Я выхожу из дверей столовой, иду вниз по лестнице, и – будто удар: передо мной вниз по лестнице, по последнему маршу спускается человек в рыжем замшевом пиджаке – тот самый математик, что тогда, во вторник, был с ним. И чуть ли не вся и всё та же компания математиков – доцентов, профессоров, преподавателей, поднималась мне навстречу. Я замедлила шаг. Мне показалось, вот и он сейчас появится. Как ужасное виденье. Почему ужасное. Он же был самым прекрасным существом на свете. Почему был. Почему я так испугалась. Сначала испугалась математиков, а потом ещё сильнее, очень сильно испугалась, что он вдруг появится. Почему это страшно. Почему такое чувство, что я совершила преступление. Какое преступление я совершила. А ведь было ужасно – расстаться с ним. Но я пережила. А если бы он вдруг сейчас появился, это было бы чуть ли не так же, нет, даже ещё ужаснее. Почему.

 

*  *  *

 

Всё было ещё до того, как было.

 

*  *  *

 

В санатории-профилактории я собрала свои вещи, их было совсем немного, и ушла из своей комнаты, не оглянувшись, не посмотрев ни на комнату, ни на старый уединенный дворик за окном. Мне казалось тогда: жизнь будет бесконечной, и в ней будет много счастья. Я не ошиблась. Жизнь действительно оказалась бесконечной, и в ней оказалось много счастья.

Тогда закончился срок моего пребывания в санатории-профилактории Башкирского университета, я собрала вещи и уехала домой.

Сейчас я складываю свои крылья королевской манты, опускаю паруса, уравновешиваю две тишины – снаружи и внутри. И пишу, пишу о том, что было дальше. Я неуверенна, неуверенна в себе, неуверенна в словах, я так неуверенна, что думаю: может быть, из неуверенности тоже что-то рождается, может, что-то – что-то ещё из неуверенности и рождается? Может быть, неуверенность – тоже дорога, тоже путь.

 

*  *  *

 

«Когда б вы знали, из какого сора растут стихи…» Но это стихи, стихи – как цветы. А проза и есть сор, буреломы, буераки, полынь, ковыль, пастушья сумка, подорожник, забрызганный грязью, мятый ботинком и сапогом. Проза – листья подорожника, не чистая музыка организованной речи, а сор и грязь, земля обыденных слов, затасканных слов.
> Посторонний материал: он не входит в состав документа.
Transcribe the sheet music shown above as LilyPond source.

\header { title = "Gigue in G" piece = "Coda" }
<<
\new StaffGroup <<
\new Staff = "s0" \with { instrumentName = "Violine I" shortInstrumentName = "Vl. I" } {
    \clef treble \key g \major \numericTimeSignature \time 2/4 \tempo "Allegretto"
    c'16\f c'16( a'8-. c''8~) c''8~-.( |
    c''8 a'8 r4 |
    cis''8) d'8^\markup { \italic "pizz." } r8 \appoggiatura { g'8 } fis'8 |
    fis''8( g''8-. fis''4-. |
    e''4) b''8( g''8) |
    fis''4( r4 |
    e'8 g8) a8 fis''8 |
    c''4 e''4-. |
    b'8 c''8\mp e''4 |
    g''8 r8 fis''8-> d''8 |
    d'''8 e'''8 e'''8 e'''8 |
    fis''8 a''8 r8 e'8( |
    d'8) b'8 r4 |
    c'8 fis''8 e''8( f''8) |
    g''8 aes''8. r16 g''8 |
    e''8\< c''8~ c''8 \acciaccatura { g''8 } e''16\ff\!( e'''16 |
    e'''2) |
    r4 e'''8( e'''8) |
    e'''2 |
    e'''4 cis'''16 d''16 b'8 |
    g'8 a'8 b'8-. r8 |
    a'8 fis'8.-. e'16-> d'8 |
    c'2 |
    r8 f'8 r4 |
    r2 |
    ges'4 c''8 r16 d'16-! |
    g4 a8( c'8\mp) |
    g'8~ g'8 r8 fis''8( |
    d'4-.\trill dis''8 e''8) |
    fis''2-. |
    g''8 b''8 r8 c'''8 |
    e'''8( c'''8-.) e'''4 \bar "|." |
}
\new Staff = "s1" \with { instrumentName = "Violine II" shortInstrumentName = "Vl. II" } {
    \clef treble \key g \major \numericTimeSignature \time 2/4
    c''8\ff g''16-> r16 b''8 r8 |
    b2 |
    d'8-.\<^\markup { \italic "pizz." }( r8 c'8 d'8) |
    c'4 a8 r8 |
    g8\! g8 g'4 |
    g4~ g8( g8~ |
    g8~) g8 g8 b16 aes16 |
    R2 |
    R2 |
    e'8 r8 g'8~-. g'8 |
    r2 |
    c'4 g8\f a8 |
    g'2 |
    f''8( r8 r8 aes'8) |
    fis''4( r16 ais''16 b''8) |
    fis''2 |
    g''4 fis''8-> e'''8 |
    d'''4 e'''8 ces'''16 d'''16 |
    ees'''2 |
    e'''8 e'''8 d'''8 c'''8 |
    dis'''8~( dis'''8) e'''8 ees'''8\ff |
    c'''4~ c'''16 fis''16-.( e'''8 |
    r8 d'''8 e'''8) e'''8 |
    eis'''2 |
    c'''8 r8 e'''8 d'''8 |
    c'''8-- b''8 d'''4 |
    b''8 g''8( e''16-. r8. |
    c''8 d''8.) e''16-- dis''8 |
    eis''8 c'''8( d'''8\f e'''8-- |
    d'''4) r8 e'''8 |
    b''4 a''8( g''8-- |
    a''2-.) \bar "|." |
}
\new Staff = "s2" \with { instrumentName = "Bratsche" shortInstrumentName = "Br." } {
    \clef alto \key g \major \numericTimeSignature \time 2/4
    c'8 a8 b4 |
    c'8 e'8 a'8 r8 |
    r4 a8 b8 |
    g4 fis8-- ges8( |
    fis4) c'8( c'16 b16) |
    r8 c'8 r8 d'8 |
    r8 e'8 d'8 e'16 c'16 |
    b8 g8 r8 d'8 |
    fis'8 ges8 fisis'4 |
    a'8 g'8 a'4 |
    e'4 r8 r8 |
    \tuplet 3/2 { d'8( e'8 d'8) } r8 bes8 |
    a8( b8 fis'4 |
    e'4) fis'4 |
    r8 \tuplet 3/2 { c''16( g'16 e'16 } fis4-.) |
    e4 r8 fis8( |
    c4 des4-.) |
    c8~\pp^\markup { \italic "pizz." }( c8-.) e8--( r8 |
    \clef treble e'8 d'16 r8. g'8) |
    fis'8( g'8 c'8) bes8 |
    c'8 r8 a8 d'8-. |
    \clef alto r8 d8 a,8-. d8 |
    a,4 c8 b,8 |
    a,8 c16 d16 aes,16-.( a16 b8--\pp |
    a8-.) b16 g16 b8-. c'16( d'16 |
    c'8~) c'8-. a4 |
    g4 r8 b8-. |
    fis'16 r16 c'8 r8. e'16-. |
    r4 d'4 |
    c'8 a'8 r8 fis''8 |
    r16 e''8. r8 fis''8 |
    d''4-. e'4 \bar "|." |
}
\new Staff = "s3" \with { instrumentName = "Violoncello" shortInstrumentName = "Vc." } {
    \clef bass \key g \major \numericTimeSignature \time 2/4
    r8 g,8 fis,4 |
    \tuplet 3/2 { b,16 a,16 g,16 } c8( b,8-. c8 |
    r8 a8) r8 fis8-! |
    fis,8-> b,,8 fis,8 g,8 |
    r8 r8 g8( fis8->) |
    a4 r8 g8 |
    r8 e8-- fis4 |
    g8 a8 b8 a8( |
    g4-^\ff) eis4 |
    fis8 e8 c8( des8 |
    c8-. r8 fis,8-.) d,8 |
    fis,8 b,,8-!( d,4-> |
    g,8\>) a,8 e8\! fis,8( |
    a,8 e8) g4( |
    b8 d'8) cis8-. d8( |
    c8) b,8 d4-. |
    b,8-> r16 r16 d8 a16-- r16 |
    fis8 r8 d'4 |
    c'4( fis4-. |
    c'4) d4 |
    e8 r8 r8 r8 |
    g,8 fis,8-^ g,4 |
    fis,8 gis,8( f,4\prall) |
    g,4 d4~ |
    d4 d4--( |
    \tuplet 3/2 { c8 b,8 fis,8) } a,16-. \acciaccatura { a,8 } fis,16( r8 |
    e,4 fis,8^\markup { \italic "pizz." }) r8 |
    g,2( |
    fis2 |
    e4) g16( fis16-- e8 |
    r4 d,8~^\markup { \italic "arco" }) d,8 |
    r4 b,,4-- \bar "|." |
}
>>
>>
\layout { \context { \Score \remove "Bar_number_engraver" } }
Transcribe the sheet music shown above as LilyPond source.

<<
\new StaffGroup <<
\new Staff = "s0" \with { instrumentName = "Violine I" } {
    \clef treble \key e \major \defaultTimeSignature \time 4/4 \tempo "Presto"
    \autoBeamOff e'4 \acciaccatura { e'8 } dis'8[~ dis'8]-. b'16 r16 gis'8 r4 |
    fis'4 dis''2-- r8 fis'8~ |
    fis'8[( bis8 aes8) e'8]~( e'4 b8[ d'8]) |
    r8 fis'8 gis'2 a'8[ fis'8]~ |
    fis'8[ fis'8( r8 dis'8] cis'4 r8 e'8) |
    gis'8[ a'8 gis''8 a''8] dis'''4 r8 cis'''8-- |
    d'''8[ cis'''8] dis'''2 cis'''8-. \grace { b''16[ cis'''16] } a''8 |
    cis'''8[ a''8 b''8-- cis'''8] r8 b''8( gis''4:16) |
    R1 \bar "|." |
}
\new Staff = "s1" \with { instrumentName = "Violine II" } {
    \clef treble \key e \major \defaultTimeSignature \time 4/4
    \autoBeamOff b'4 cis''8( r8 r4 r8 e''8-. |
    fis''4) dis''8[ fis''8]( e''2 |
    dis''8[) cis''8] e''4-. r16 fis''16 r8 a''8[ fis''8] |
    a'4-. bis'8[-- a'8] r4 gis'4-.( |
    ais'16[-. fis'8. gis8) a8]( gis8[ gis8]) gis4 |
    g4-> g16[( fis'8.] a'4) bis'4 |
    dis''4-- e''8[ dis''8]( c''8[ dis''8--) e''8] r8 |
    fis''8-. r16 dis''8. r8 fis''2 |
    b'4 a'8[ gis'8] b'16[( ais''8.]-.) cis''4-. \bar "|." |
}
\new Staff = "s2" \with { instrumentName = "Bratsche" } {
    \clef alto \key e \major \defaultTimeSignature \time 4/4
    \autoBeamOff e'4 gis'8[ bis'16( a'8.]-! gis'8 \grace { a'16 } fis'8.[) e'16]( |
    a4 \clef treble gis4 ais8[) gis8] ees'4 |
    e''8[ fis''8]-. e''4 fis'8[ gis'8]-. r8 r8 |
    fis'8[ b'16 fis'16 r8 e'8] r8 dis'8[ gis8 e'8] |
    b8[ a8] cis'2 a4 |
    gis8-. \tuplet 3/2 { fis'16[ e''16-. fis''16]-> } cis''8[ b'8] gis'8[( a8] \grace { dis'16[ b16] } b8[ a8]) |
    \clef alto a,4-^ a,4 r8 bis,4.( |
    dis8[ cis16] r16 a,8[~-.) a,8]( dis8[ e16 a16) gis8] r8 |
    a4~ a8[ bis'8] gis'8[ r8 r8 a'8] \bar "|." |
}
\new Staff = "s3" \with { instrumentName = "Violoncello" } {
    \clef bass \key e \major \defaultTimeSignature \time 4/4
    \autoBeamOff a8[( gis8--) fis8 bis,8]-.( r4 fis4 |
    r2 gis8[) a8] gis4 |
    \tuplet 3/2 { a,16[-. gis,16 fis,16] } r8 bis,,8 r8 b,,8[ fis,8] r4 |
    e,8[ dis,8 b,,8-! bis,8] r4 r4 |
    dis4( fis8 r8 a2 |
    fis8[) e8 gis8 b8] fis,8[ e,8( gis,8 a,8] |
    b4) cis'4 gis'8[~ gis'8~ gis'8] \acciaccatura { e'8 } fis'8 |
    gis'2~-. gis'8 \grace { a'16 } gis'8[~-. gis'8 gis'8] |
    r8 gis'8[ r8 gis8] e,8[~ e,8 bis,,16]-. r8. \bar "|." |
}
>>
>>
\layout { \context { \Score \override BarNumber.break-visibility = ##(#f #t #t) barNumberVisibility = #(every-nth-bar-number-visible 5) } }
Сор, сомнение, земля, неуверенность – путь, которым ползёт моя черепаха.

 

*  *  *

 

Мимо слов, мимо снов. Мне перестали сниться сны. С тех пор, как он уехал, я несколько дней и ночей провела в общежитии химиков, а теперь жила дома. Воздух каждого дня был чист, лёгок и весел. С этой веселой светозарностью не хотелось расставаться, и поэтому я пораньше ложилась спать, чтобы утром пораньше проснуться, – чтобы поскорее снова увидеть воздух и свет. Ночь на бесшумных крыльях несла меня сквозь себя словно и не касаясь меня. Ночь и сон длились секунду, мгновение, миг: я закрывала глаза вечером, ближе к ночи, к её полуночи, через, казалось, секунду открывала глаза, и, оказывалось, – уже утро. Уже воздух и свет плескались и перекликались с звоном, шумом, говором людей, семей, улиц, машин. Каждое утро я с нетерпением и радостью просыпалась – нетерпение и радость будили меня, открывали мне глаза, чтобы я их поскорее увидела, и я их видела, и они – радостно и нетерпеливо – подхватывали меня, и я оказывалась у окна и видела блистающий мир: яркую и нежную полосу неба между нашим домом и крышей дома напротив, блестящие яркой тьмой окна верхних этажей, яркие веселые деревья перед самым окном, тёмную, почти чёрную – без травы землю прямо под окном. Утром и вечером я смотрела в окно и видела: утро было как день и вечер как день: в полной силе и славе царствовал белый с долгим солнцем и светом июнь. В открытое окно входил и влетал ветер, поток опережал другой поток, каждый поток касался меня, касался ярко, нежно и сильно меня внутри меня. Ветер трепал листья и ветви деревьев, и я видела: в движении ветра и листьев, в потоках света и тени, нет ничего смутного, неверного, странного. Любой блик, любое шевеление тени и отблеск солнца, не заботясь ни о жизни, ни о совершенстве, полны жизни и совершенны. Хаос, паника, горе, болезнь, беда – их не было. Прозрачный слиток бытия взрезали дикие всплески ослепительных – золотых на солнце и чёрных в тени – листьев. Каждое дерево стало древом.

 

*  *  *

 

Господи, Ты следуешь за мной сквозь красоту и ужас улиц, площадей, пустынь, лесов. Ты следуешь за мною сквозь ужас и красоту людей, сквозь ужас и красоту меня. Огромная белая птица летит за Тобою вслед.

 

*  *  *

 

Он сказал, что напишет мне письмо. Он сказал, что напишет.

 

*  *  *

 

Я поняла, как надо писать. Нужно соединить линию свободы и линию необходимости. Соединить их в одно. Чтобы не было видно шва. И чуть сместить точку отсчёта. Черепаха устроена так, что не может оглядываться назад: она ползёт медленно – приходит первой.

 

*  *  *

 

Среди ночи я вдруг проснулась. Нет, не проснулась: меня разбудил кто-то. Кто? Тот, кто-то нежно властвовал в большой комнате, где я спала на диване. Под нежной тяжестью этой власти, проникшей внутрь меня, я проснулась. Темно и тихо было в комнате и везде. И кто-то или что-то присутствовало: невидимое и сильное. Как музыка без звуков. Как спящий ветер. Как замершая волна. Я замерла как волна, боясь спугнуть того, кто был здесь. Я хотела, чтобы он был и не боялся.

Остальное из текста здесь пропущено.